ROC curve analysis of CBXs diagnostic capability in ESCA cancer (A–H) (TCGA): Normal versus tumor.

FIGURE 3

(A) Correlation between different expressed CBXs and the pathological stage of ESCA patients in GEPIA. *p < 0.05. (B) Relationship between mRNA expression of distinct CBX family members and individual cancer stages of ESCA patients. *p < 0.05, **p < 0.01, ***p < 0.001. (C) Association of mRNA expression of distinct CBXs family members with tumor nodal metastasis status of ESCA patients. *p < 0.05, **p < 0.01, ***p < 0.001.

FIGURE 4

(A) Prognostic value of CBXs in esophageal squamous cell carcinoma (ESCC) patients in the overall survival curve (Kaplan–Meier Plotter). (B) Prognostic value of CBX family members in esophageal adenocarcinoma (EAC) patients in the overall survival curve (Kaplan–Meier Plotter).

FIGURE 5

(A) Summary of alterations in different expressed CBXs in ESCA. CBXs were altered in 96 samples of 183 patients with ESCA, accounting for 52% (cBioPortal). (B) Correlation between different CBXs in ESCA(GEPIA). (C) Correlation between CBX family members and TP53 expression (GEPIA).
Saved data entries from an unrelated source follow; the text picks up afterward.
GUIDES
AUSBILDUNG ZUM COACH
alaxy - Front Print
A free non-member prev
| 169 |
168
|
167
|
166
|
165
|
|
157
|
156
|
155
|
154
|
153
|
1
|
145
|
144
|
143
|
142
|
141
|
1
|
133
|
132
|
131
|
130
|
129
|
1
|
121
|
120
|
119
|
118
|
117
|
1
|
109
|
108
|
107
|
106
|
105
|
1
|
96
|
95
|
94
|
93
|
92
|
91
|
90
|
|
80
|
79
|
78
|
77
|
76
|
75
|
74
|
The p value was set at 0.05 (GEPIA).

FIGURE 6

(A) Gene Ontology (GO) analysis and Kyoto Encyclopedia of Genes and Genome (KEGG) analysis of CBX genes and similar genes. (B) Network of enriched terms of CBX genes and similar genes; Protein-protein interaction (PPI) enrichment analysis of these genes and MCODE (Molecular Complex Detection) components identified in the gene lists. Analyses were conducted in Metascape.

FIGURE 7

Correlations between differentially expressed CBX family members and immune cell infiltrations (TCGA). Correlations between the abundance of immune cells and the expression of CBX1-8 (A–H).

FIGURE 8

Real-time qPCR validation of CBX family members in 17 ESCA and normal esophageal tissues (A–H). *p < 0.05, **p < 0.01, ***p < 0.001 analysis by paired t-test.

FIGURE 9

Protein expression levels of CBX1, CBX3, CBX7, and CBX8 in 12 ESCA tissues and adjacent normal tissues (western blot). (A) CBX1, CBX3, and CBX8 were upregulated in ESCA tissues compared with adjacent normal tissues, while CBX7 was expressed at similar levels in ESCA and normal esophageal tissues. (B–E) Statistical results of western blotting of CBX1, CBX3, CBX7, and CBX8 in ESCA tissues and normal tissues. (*p < 0.05, analysis by paired t-test.)

FIGURE 10

Fluorescence images of paraffin-embedded sections of human ESCA and adjacent tissues with confocal microscopy. (A) CBX1 was significantly higher in ESCA tissues than that in precancerous tissues. (B) CBX3 was significantly higher in ESCA tissues than that in precancerous tissues. (C) CBX8 was significantly higher in ESCA tissues than that in precancerous tissues. The white dashed lines separate the precancerous tissues (on the left side of the figure) from the ESCA tissues (on the right side of the figure). Scale bars = 25 um. (Magnification 63✕/1.40 oil).